I regard as inapposite the case of Youngstown Sheet & Tube Co. v. Sawyer, 343 U.S. 579, 72 S.Ct. 863, 96 L.Ed. 1153 (1952), which involved seizure by the President of private property in order to prevent a strike which he thought would seriously affect the economy of the country. The protection of the Government against attacks designed to overthrow it by force and violence involves an entirely different matter.
In my opinion, the surveillance in the present case was reasonable.

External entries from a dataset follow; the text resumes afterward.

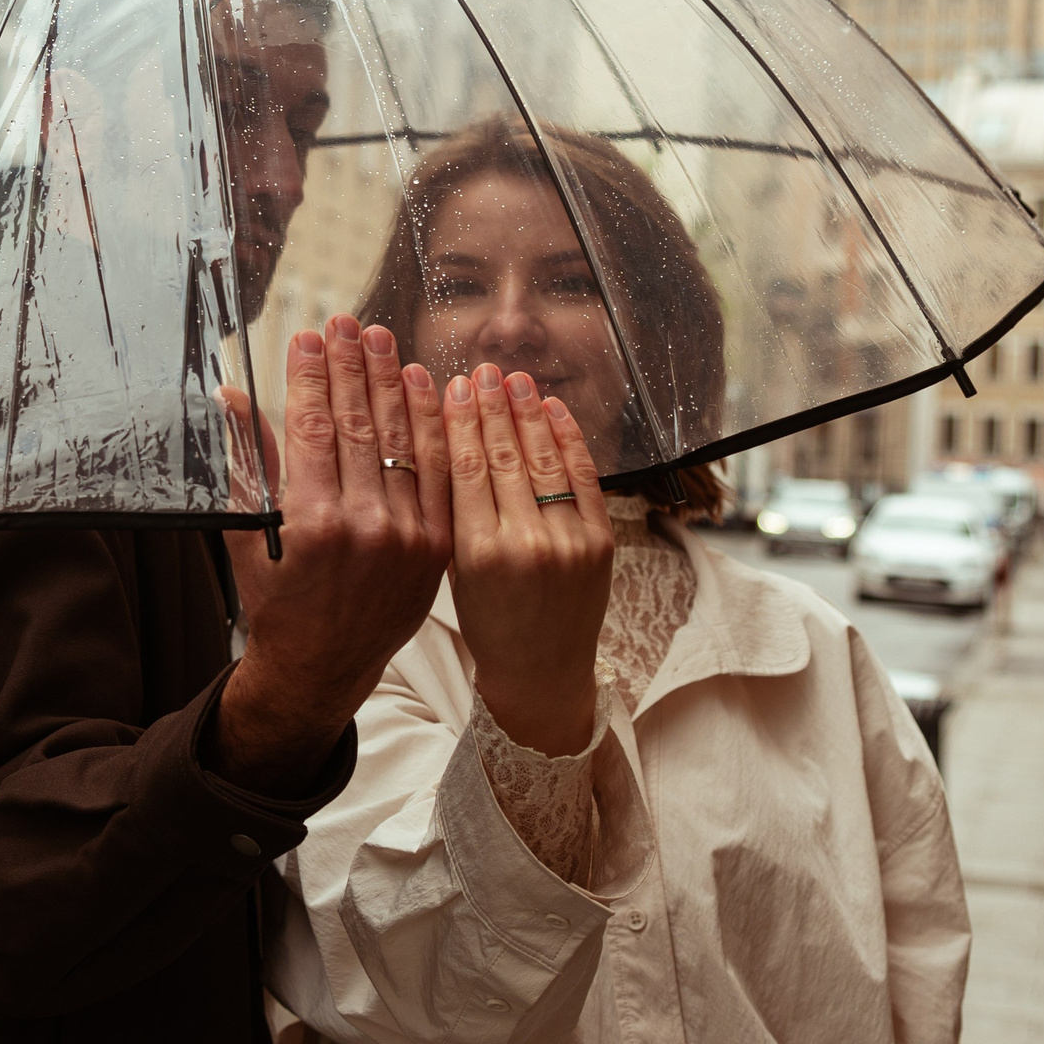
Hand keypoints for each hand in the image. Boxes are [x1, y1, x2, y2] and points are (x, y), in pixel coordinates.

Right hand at [210, 316, 452, 794]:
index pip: (314, 427)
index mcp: (311, 524)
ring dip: (392, 383)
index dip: (311, 375)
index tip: (308, 334)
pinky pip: (440, 474)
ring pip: (403, 442)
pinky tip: (424, 386)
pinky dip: (433, 427)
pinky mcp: (439, 548)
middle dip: (351, 366)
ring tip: (382, 339)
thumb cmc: (275, 600)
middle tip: (347, 321)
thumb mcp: (247, 534)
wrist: (323, 668)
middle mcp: (365, 528)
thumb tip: (232, 397)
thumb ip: (247, 463)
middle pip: (359, 425)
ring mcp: (409, 538)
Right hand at [443, 365, 613, 756]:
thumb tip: (443, 440)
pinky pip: (583, 478)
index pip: (466, 468)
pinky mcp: (599, 542)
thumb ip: (449, 512)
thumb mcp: (453, 572)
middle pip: (504, 456)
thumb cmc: (487, 626)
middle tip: (482, 370)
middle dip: (492, 406)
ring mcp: (567, 542)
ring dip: (529, 413)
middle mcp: (524, 544)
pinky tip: (554, 410)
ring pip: (543, 460)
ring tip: (515, 378)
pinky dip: (569, 439)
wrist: (541, 674)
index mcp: (476, 554)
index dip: (459, 421)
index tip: (451, 386)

It has been said that wiretapping is dirty business. Professor Wigmore answered this argument:
“But so is likely to be all apprehension of malefactors. Kicking a man in the stomach is ‘dirty business’ normally viewed, but if a gunman assails you and you know enough of the French art of savatage tq kick him in the stomach and thus save your life, is that dirty business for you?” 8 Wigmore on Evidence § 2184(b), p. 50. Also 23 Ill.L.Rev. 377 (1928).
I agree that the remedy of mandamus is appropriate.

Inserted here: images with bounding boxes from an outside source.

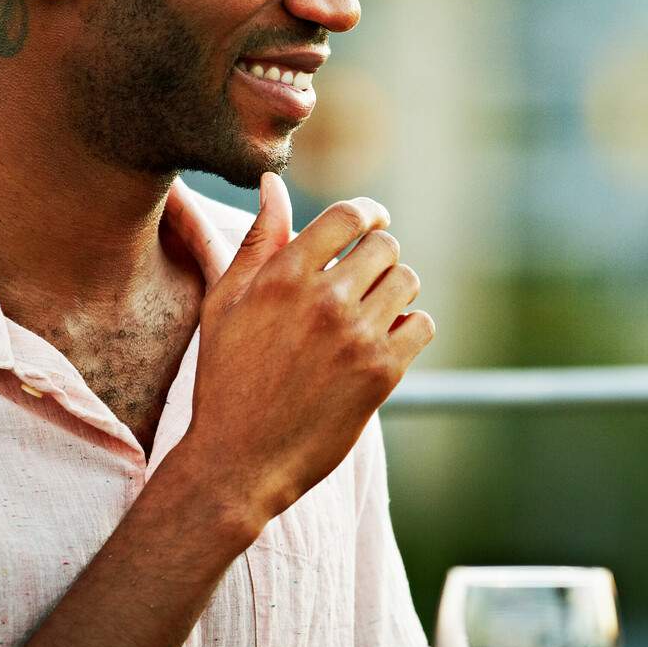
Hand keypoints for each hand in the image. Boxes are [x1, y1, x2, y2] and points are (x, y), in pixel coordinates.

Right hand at [185, 173, 434, 537]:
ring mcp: (356, 336)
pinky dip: (411, 327)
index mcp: (283, 275)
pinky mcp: (382, 373)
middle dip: (378, 256)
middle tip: (364, 280)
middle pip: (385, 245)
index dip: (368, 213)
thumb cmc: (226, 379)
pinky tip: (386, 340)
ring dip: (395, 290)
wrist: (238, 461)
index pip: (349, 215)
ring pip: (407, 281)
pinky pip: (422, 324)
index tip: (372, 222)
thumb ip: (257, 240)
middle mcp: (323, 300)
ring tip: (373, 312)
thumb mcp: (225, 304)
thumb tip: (273, 185)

I would grant the writ and vacate the order of the District Court.
. 1096 bombings and 176 attempts were reported in tlie United States in 1970, against 549 bombings in 1969. 79 explosions were reported in January, 1971. The latest bombing was the Capitol building in Washington. U. S. News & World Report, March 15, 1971.
. This would occasion delay and involve the possibility of leaks. To require the President of the United States to have probable cause before he can investigate spies, subversives, saboteurs, fifth columnists, and traitors would effectively frustrate and prevent any meaningful investigation of these persons.
If the President was in possession of facts establishing probable cause he might never need to investigate. Even the Secretary of Labor may investigate a labor union without having probable cause. Goldberg v. Truck Drivers Local Union No. 299, 293 F.2d 807 (6th Cir.), cert. denied, 368 U.S. 938, 82 S.Ct. 379. 7 L.Ed.2d 337 (1961).